Obviously 74 million downloads, infers that quite a bit of people do like it and they have their personal reasons for it.
@@paulkoopmans4620 It's not a good analogy. If I don't like wine and like beer - I choose what I want. But if I'm in a company which drinks wine only I can't drink beer - I just need to find a new company. And the more popular wine is - the more companies drink it, more wine is produced to the market whereas beer marketing becomes less and less. And eventually I'm forced to drink wine like others or be alone (or with others who don't like wine).
@@paulkoopmans4620 Are you copy pasting your response to everyone who has a different opinion on mediatr than you?
@@paulkoopmans4620 your response is as shallow as the original message, neither of you are posting any actual arguments for/against MediatR
@kalistrat It's ok that you don't like the analogy but what you are picking up from it is exactly what I meant; so in that sense it's good with me.
I was exactly trying to convey that message. I am not here to convince then to use it. If they don't like it it is fine by me.
To attack Nick that he should not pay attention to it is what I have problems with. He clearly likes it, which is why he makes the videos about it. He is giving his arguments and perspectives.
Like other people commenting on other videos like .. I wish I could use .net6 I am stuck with 4.8. Really there is only one person you can "blame" for your personal professional development; and it's you. If you are working in a company where you are stuck on old tech or where they are using stuff you don't like... move on.
I am sure one could find a company with peers that think alike.
Are mediatr passing you to promote their garbage? You're doing your community a disservice by promoting it at every turn. Just stop.
Don't like wine? don't drink it! Don't like cheese? don't eat it!
If you don't like it... then f-ing don't watch.
Obviously 74 million downloads, infers that quite a bit of people do like it and they have their personal reasons for it.
@@paulkoopmans4620 Yes, it's quite overused and have ruined many a codebase.
@@spirits_ OK. Look... I appreciate your view. I can see that you might have seen usages of MediatR that have ruined several codebases. That does not take away the fact that many other might have opposite experiences.
Nick has been open and honest when he had sponsored content. Based on that I think it is not a question whether or not he gets paid for promoting MediatR.
That leaves us with one of two options. He either likes it or personally has no strong opinion on MediatR but recognizes that likely a big portion of his viewers do care about it and he wants to make content for them.
Nick is not able to please every viewer. There has been videos in the past that I do not necessarily agree with him.

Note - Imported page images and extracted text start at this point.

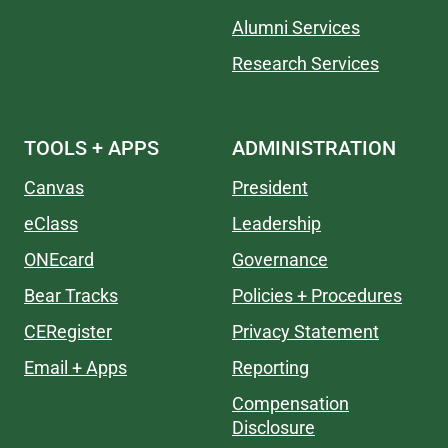
Alumni Services
Research Services
TOOLS + APPS
ADMINISTRATION
Canvas
President
eClass
Leadership
ONEcard
Governance
Bear Tracks
Policies + Procedures
CERegister
Privacy Statement
Email + Apps
Reporting
Compensation
Disclosure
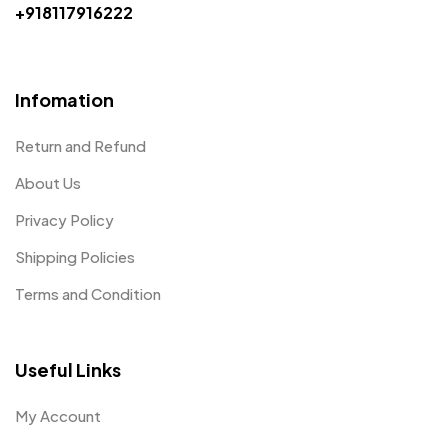
+918117916222
Infomation
Return and Refund
About Us
Privacy Policy
Shipping Policies
Terms and Condition
Useful Links
My Account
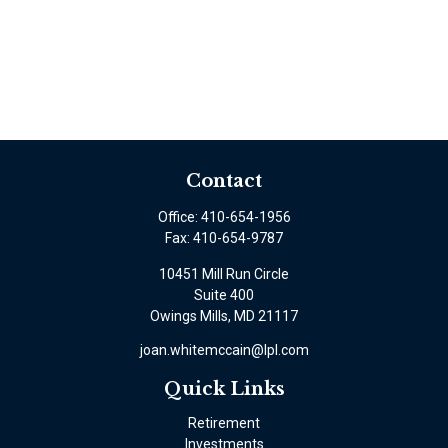
Contact
Office:
410-654-1956
Fax:
410-654-9787
10451 Mill Run Circle
Suite 400
Owings Mills,
MD
21117
joan.whitemccain@lpl.com
Quick Links
Retirement
Investments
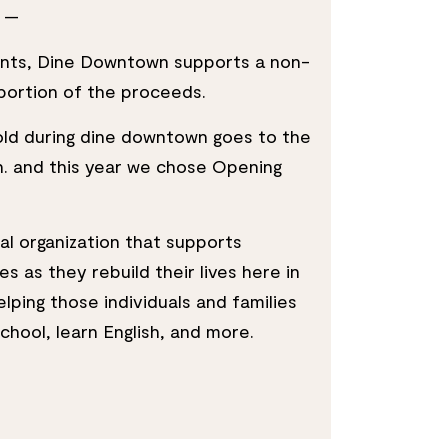
—
rants, Dine Downtown supports a non-
 portion of the proceeds.
old during dine downtown goes to the
n. and this year we chose Opening
al organization that supports
s as they rebuild their lives here in
elping those individuals and families
 school, learn English, and more.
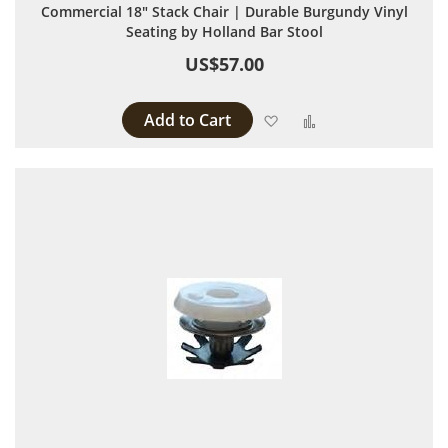
Commercial 18" Stack Chair | Durable Burgundy Vinyl
Seating by Holland Bar Stool
US$57.00
Add to Cart
Add to Wish List
Add to Compare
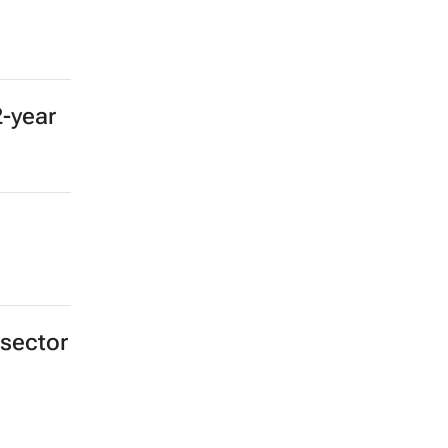
2-year
 sector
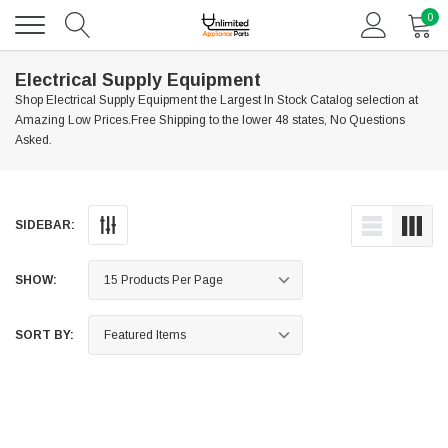
0
Electrical Supply Equipment
Shop Electrical Supply Equipment the Largest In Stock Catalog selection at
Amazing Low Prices.Free Shipping to the lower 48 states, No Questions
Asked.
SIDEBAR:
SHOW:
SORT BY:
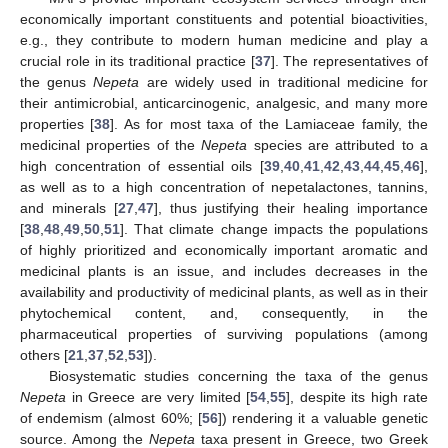
economically important constituents and potential bioactivities,
e.g., they contribute to modern human medicine and play a
crucial role in its traditional practice [
37
]. The representatives of
the genus
Nepeta
are widely used in traditional medicine for
their antimicrobial, anticarcinogenic, analgesic, and many more
properties [
38
]. As for most taxa of the Lamiaceae family, the
medicinal properties of the
Nepeta
species are attributed to a
high concentration of essential oils [
39
,
40
,
41
,
42
,
43
,
44
,
45
,
46
],
as well as to a high concentration of nepetalactones, tannins,
and minerals [
27
,
47
], thus justifying their healing importance
[
38
,
48
,
49
,
50
,
51
]. That climate change impacts the populations
of highly prioritized and economically important aromatic and
medicinal plants is an issue, and includes decreases in the
availability and productivity of medicinal plants, as well as in their
phytochemical content, and, consequently, in the
pharmaceutical properties of surviving populations (among
others [
21
,
37
,
52
,
53
]).
Biosystematic studies concerning the taxa of the genus
Nepeta
in Greece are very limited [
54
,
55
], despite its high rate
of endemism (almost 60%; [
56
]) rendering it a valuable genetic
source. Among the
Nepeta
taxa present in Greece, two Greek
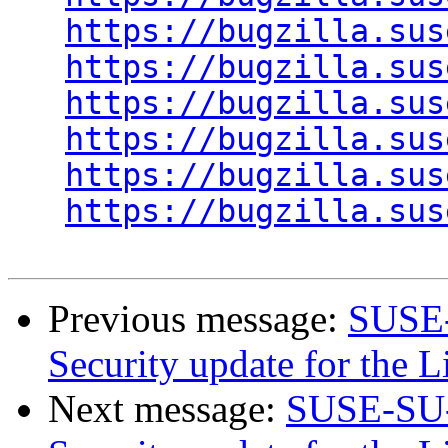
https://bugzilla.sus
https://bugzilla.sus
https://bugzilla.sus
https://bugzilla.sus
https://bugzilla.sus
https://bugzilla.sus
Previous message:
SUSE-
Security update for the 
Next message:
SUSE-SU-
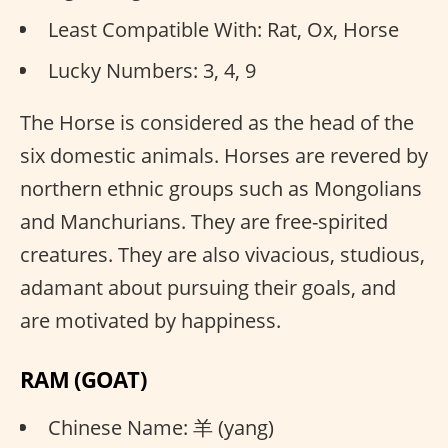
Least Compatible With: Rat, Ox, Horse
Lucky Numbers: 3, 4, 9
The Horse is considered as the head of the
six domestic animals. Horses are revered by
northern ethnic groups such as Mongolians
and Manchurians. They are free-spirited
creatures. They are also vivacious, studious,
adamant about pursuing their goals, and
are motivated by happiness.
RAM (GOAT)
Chinese Name: 羊 (yang)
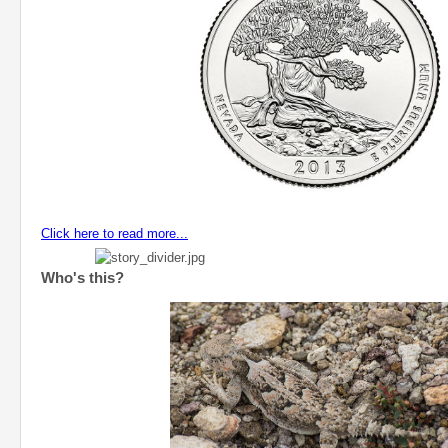
Click here to read more...
Who's this?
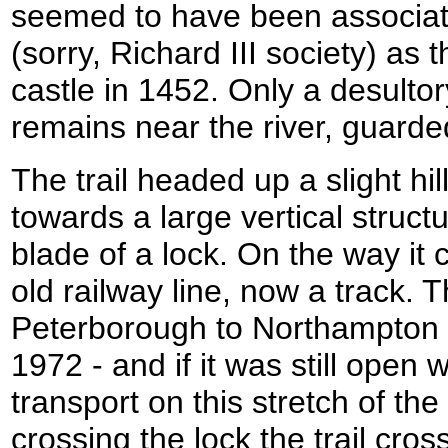
seemed to have been associa
(sorry, Richard III society) as 
castle in 1452. Only a desulto
remains near the river, guarded
The trail headed up a slight h
towards a large vertical structu
blade of a lock. On the way it
old railway line, now a track. T
Peterborough to Northampton ra
1972 - and if it was still ope
transport on this stretch of the
crossing the lock the trail cr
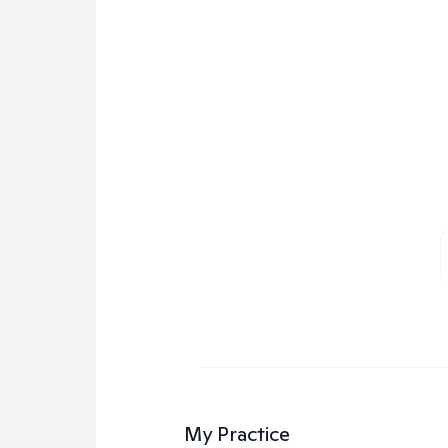
My Practice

I will, in those cases, never put any of these derogatory comments. His channel, his choices, his content.
If one adds a good comment with a legit question about speed or something or you can share actual links or something that helps us all... that is what we are looking for.

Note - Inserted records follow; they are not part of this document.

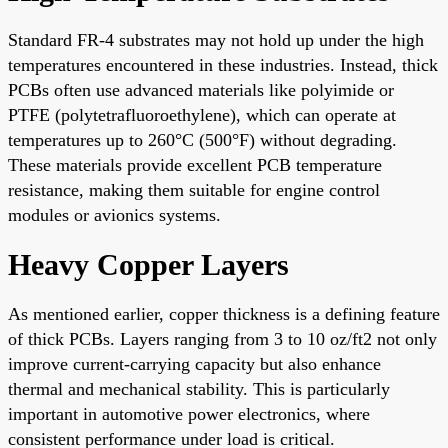
Standard FR-4 substrates may not hold up under the high
temperatures encountered in these industries. Instead, thick
PCBs often use advanced materials like polyimide or
PTFE (polytetrafluoroethylene), which can operate at
temperatures up to 260°C (500°F) without degrading.
These materials provide excellent PCB temperature
resistance, making them suitable for engine control
modules or avionics systems.
Heavy Copper Layers
As mentioned earlier, copper thickness is a defining feature
of thick PCBs. Layers ranging from 3 to 10 oz/ft2 not only
improve current-carrying capacity but also enhance
thermal and mechanical stability. This is particularly
important in automotive power electronics, where
consistent performance under load is critical.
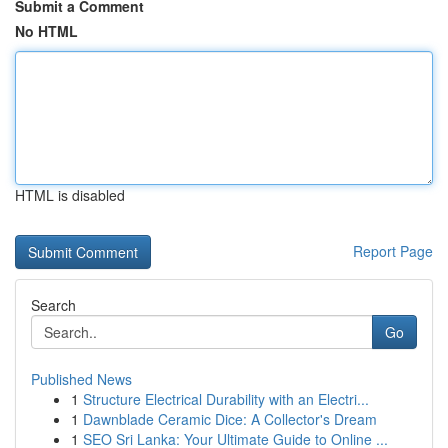
Submit a Comment
No HTML
HTML is disabled
Report Page
Search
Go
Published News
1
Structure Electrical Durability with an Electri...
1
Dawnblade Ceramic Dice: A Collector's Dream
1
SEO Sri Lanka: Your Ultimate Guide to Online ...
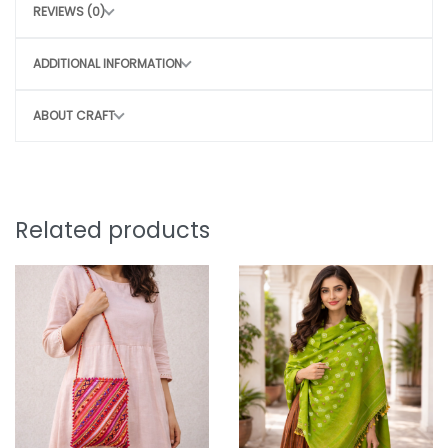
REVIEWS (0)
Air dry in shade
Avoid harsh scrubbing to preserve the craft
ADDITIONAL INFORMATION
CONSCIOUS CHOICE
ABOUT CRAFT
By choosing this bag, you directly contribute
to
Sustainable, slow fashion
Empowering rural women artisans
Preserving traditional craft techniques
Related products
Small purchase. Big impact.
Note:
Why You’ll Love It:
Slight irregularity in design and colour is the beauty
of handicraft. “Lovingly crafted by artisans using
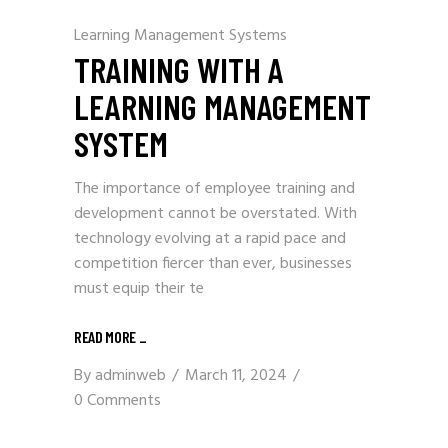
Learning Management Systems
TRAINING WITH A
LEARNING MANAGEMENT
SYSTEM
The importance of employee training and
development cannot be overstated. With
technology evolving at a rapid pace and
competition fiercer than ever, businesses
must equip their te
READ MORE
_
By
adminweb
March 11, 2024
0 Comments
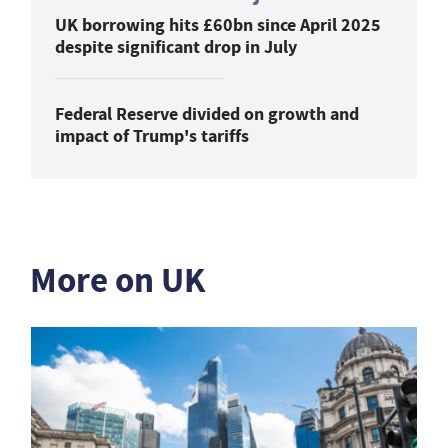
UK borrowing hits £60bn since April 2025
despite significant drop in July
Federal Reserve divided on growth and
impact of Trump's tariffs
More on UK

@@spirits_ You can literally say this about any technology though - the thing that ruins codebases is rarely the technology itself, but rather how it is used by the developers. I could say the same thing about React, Java, or SQL (or even C#, to be frank) because I've seen extremely poor implementations of each, but that doesn't mean that any of those tools is inherently bad or shouldn't be discussed. Just that the group of people who worked on that code base didn't know how to use the tool properly.